The Fund said 'full-time student' referred to courses that were designed in a manner that required mandatory attendance of classes, and for the courses to be completed during a specific period.

In dismissing the appeal with costs, Judge Malcolm Wallis said the Pension Funds Adjudicator was correct in her ruling against the pension fund.

Defining 'full time' student

In her determination, Lukhaimane said, "The Paperback Oxford English Dictionary defines full time as using the whole of a person's available working time. In modern era, it is quite difficult to define a full-time student.

"A definition of a full-time student cannot be limited to a person who attends classes on a daily basis with a tertiary institution anymore. The definition is much wider than that now where technology is quite advanced and facilitates studying full-time without attending classes on a daily basis.

"Furthermore, the correspondence dated 26 August 2011 from Unisa did not state that the complainant's daughter is not a full-time student. The correspondence provides that the complainant's daughter is a registered student and she attends discussion classes to enhance her chances of passing."

She added it was clear the complainant's daughter was solely committed to her studies with Unisa. Her lifestyle and commitment could not be distinguished from students who were registered with other tertiary institutions that have regular classes where students may attend if they so wish.

She ordered that the Fund's decision to terminate the child's pension be set aside. The respondent was ordered to reinstate and pay the child's pension.

In his judgement, Wallis said Mthembu's mother had said her daughter had spent her days either studying from home, meeting fellow students at the Unisa campus for informal study groups, and attending formal tutorials and discussion classes at Unisa. Her daughter's life and her schedule revolved around her studies.

"The Fund says that this was not sufficient to make Mbali a full-time student. In its view, the stumbling block to that conclusion was that she was registered at Unisa, which is a distance learning institution. It annexed to its affidavits documents it had obtained from Unisa that disclosed, so it said, that Unisa does not have any full-time students.

"The relevance of these documents is debatable. After all, the question was not whether Unisa regarded Mbali as a full-time student, but whether she was a full-time student within the contemplation of the Fund rules. However, be that as it may, when the documents were examined more closely they did not support the Fund's argument.

"In any event it is not Unisa's view that matters, but what the rules of the Fund meant when they referred to a full-time student.

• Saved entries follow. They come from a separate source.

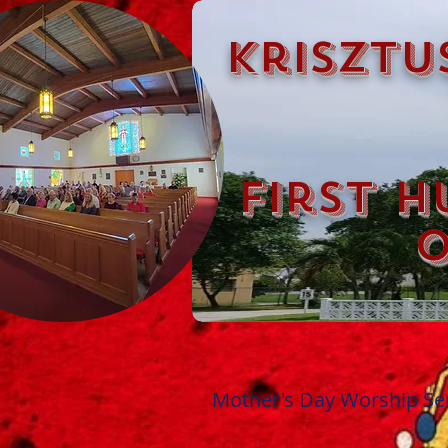
krisztu
first h
o
Mother's Day Worship Ser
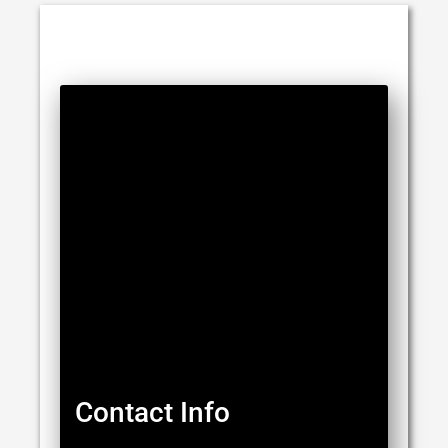
Contact Info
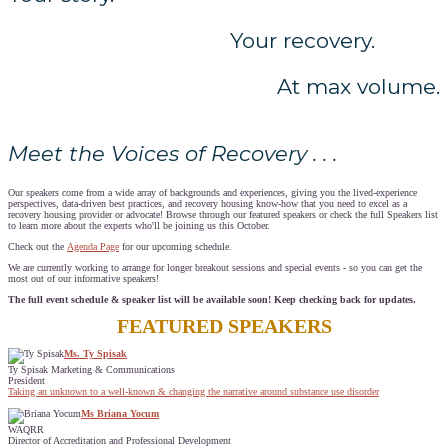
Your recovery.
At max volume.
Meet the Voices of Recovery . . .
Our speakers come from a wide array of backgrounds and experiences, giving you the lived-experience
perspectives, data-driven best practices, and recovery housing know-how that you need to excel as a
recovery housing provider or advocate! Browse through our featured speakers or check the full Speakers list
to learn more about the experts who'll be joining us this October.
Check out the
Agenda Page
for our upcoming schedule.
We are currently working to arrange for longer breakout sessions and special events - so you can get the
most out of our informative speakers!
The full event schedule & speaker list will be available soon! Keep checking back for updates.
FEATURED SPEAKERS
Ms. Ty Spisak
Ty Spisak Marketing & Communications
President
Taking an unknown to a well-known & changing the narrative around substance use disorder
Ms Briana Yocum
WAQRR
Director of Accreditation and Professional Development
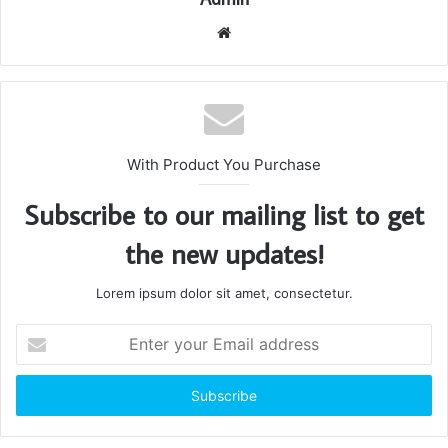
Website
With Product You Purchase
Subscribe to our mailing list to get
the new updates!
Lorem ipsum dolor sit amet, consectetur.
Enter
your
Email
address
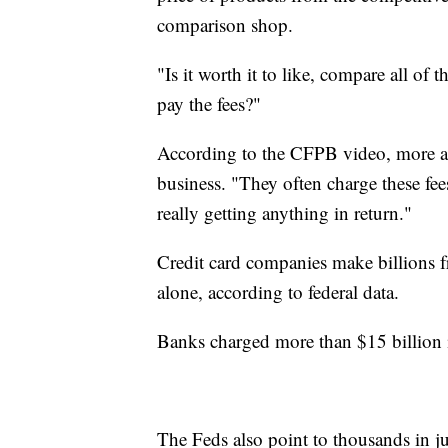
comparison shop.
"Is it worth it to like, compare all of 
pay the fees?"
According to the CFPB video, more a
business. "They often charge these fees
really getting anything in return."
Credit card companies make billions 
alone, according to federal data.
Banks charged more than $15 billion i
The Feds also point to thousands in j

"The applicable principles of interpretation are clear and need not be restated."

Judge Wallis said the definition of 'full-time' in the Collins English Dictionary (1985) the Concise Oxford English Dictionary supported the view that Mbali was a full-time student.

He said the Fund, however, proffered its own definition, namely: "... A full-time student in terms of its rules is a student who is required by the institution to devote all or substantially all of her productive time to her studies and is thus classified by the institution as a full-time student."

Judge Wallis said this definition introduces elements to the concept of 'full-time' that are unusual. "It moves away from examining what the student does to what the institution requires of the student.

"Thus the student must be 'required' to attend classes, although counsel rightly accepted that a student would still be a full-time student if they missed all their classes and spent their time playing video games, socialising or surfing.

"In other words it is enough if the institution requires them to attend classes. They do not in fact have to do so.

"The result is that the diligent Mbali, who was working hard and attending study groups at the university, is not a full-time student, but the layabout is. That is an unattractive proposition."